YOUR OBJECTIVE: Using the listing below, please gather every line containing the word "Adhes".

THE DATA:
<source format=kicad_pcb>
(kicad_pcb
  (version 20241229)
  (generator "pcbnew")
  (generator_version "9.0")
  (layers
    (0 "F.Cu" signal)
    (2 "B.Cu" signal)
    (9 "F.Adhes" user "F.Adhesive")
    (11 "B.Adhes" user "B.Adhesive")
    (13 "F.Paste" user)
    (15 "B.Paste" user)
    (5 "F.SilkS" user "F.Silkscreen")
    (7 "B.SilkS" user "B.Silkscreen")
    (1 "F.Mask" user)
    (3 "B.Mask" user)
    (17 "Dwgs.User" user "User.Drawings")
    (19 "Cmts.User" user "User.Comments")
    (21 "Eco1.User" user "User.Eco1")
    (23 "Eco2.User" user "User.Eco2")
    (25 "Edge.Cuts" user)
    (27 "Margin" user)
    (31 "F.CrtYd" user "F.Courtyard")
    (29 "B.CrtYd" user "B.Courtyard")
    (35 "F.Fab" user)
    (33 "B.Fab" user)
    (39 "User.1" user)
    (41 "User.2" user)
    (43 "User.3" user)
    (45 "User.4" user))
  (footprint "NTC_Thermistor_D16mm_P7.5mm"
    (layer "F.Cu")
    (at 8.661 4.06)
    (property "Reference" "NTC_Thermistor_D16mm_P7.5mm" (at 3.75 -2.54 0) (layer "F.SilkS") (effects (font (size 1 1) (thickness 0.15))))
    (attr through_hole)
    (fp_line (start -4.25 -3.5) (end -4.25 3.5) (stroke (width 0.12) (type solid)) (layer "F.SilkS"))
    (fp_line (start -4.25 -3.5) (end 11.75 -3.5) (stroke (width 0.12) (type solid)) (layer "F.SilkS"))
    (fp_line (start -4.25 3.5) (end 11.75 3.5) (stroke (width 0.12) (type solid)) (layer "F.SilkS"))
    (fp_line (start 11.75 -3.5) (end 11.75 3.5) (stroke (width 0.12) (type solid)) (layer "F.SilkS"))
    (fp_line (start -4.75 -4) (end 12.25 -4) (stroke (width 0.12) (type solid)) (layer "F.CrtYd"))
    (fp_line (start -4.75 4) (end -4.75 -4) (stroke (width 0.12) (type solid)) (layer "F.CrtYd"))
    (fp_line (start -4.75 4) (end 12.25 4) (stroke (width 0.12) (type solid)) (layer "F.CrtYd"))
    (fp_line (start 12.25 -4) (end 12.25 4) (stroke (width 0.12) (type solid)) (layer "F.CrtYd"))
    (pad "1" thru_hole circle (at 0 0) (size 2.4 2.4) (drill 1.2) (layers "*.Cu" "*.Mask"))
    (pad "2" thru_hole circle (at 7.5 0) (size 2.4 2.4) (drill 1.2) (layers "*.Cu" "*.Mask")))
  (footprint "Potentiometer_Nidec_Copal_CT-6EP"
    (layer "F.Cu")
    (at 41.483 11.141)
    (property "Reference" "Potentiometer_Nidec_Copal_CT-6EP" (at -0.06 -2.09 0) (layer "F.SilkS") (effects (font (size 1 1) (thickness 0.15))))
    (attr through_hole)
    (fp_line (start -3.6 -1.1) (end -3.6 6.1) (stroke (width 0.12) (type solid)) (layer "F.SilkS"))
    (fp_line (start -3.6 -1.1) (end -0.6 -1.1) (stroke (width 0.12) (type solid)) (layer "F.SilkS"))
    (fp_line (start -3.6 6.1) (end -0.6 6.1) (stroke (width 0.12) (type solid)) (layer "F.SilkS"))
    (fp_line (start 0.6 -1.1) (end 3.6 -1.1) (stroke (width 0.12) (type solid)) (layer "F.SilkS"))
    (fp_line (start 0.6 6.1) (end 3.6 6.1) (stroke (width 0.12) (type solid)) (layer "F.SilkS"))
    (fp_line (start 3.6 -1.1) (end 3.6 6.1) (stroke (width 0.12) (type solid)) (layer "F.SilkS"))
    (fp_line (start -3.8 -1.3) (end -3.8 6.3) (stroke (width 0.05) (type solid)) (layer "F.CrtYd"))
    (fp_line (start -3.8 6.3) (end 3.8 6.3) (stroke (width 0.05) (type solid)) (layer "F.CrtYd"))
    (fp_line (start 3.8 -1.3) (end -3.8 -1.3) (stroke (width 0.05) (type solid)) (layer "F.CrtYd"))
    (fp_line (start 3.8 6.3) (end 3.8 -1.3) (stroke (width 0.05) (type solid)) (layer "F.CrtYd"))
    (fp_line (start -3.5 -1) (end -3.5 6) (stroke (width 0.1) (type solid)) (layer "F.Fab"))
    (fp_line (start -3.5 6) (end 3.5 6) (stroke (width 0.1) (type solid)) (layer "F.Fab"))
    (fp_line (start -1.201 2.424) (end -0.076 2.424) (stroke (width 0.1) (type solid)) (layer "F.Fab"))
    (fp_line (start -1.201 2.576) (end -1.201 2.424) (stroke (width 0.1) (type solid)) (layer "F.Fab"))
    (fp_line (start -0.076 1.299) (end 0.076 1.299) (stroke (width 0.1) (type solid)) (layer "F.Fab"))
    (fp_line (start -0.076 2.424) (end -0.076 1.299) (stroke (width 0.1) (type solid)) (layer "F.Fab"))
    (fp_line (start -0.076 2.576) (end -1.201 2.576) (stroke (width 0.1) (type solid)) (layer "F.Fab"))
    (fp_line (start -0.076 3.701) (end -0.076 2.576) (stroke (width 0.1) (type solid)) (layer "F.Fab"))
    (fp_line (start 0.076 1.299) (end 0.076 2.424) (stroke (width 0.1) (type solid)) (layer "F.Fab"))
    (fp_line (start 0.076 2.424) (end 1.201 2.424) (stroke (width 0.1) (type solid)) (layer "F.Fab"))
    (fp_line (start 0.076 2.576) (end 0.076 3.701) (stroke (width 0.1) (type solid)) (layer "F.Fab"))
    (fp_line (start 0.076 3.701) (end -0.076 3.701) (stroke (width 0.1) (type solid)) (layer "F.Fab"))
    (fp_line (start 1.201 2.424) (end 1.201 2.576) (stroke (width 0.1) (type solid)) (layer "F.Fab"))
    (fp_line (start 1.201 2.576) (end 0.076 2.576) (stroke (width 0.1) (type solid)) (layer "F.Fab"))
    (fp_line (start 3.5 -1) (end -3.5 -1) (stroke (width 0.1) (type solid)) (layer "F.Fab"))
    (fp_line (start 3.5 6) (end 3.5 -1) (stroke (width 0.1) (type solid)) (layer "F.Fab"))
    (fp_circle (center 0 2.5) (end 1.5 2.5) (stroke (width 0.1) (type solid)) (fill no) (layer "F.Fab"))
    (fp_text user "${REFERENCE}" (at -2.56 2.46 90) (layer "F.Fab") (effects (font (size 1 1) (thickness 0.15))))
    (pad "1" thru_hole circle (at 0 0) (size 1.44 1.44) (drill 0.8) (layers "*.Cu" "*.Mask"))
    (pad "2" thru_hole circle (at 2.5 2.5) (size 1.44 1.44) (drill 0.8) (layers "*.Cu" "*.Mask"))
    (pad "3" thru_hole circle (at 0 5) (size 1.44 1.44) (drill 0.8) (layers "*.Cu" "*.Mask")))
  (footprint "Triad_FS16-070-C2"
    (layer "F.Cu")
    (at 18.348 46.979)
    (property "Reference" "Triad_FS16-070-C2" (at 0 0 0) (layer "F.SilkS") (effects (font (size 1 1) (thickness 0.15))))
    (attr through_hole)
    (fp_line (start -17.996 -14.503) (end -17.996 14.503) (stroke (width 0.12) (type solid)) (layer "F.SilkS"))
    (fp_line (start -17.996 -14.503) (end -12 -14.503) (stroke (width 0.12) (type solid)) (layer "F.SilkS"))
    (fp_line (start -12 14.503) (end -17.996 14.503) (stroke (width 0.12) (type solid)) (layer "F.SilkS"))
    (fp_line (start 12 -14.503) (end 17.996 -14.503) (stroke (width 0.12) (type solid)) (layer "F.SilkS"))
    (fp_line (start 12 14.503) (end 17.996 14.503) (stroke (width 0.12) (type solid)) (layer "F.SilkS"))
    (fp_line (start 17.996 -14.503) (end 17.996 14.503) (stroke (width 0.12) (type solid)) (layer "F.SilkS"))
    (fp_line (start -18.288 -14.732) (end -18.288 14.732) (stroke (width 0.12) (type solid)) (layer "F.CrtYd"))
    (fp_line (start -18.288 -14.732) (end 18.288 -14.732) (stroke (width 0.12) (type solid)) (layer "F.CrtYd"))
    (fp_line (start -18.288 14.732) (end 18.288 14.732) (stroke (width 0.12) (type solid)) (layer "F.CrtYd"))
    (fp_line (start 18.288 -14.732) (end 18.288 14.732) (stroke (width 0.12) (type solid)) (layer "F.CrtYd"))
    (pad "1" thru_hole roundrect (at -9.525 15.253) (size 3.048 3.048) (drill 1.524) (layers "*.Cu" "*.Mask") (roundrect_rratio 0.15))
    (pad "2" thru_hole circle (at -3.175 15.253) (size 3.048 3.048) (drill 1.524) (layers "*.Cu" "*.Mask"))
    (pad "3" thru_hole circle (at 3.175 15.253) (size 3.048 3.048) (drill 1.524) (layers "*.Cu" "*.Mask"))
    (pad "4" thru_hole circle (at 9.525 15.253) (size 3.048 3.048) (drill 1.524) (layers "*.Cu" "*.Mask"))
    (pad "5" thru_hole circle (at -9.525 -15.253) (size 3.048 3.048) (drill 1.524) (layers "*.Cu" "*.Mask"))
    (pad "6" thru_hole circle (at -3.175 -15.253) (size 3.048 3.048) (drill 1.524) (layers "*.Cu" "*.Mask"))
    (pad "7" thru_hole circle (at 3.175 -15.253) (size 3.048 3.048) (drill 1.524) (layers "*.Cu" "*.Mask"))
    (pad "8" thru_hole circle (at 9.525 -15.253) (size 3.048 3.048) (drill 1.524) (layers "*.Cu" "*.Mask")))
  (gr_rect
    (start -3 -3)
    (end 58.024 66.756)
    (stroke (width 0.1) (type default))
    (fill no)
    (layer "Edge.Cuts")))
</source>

TASK OUTPUT:
    (9 "F.Adhes" user "F.Adhesive")
    (11 "B.Adhes" user "B.Adhesive")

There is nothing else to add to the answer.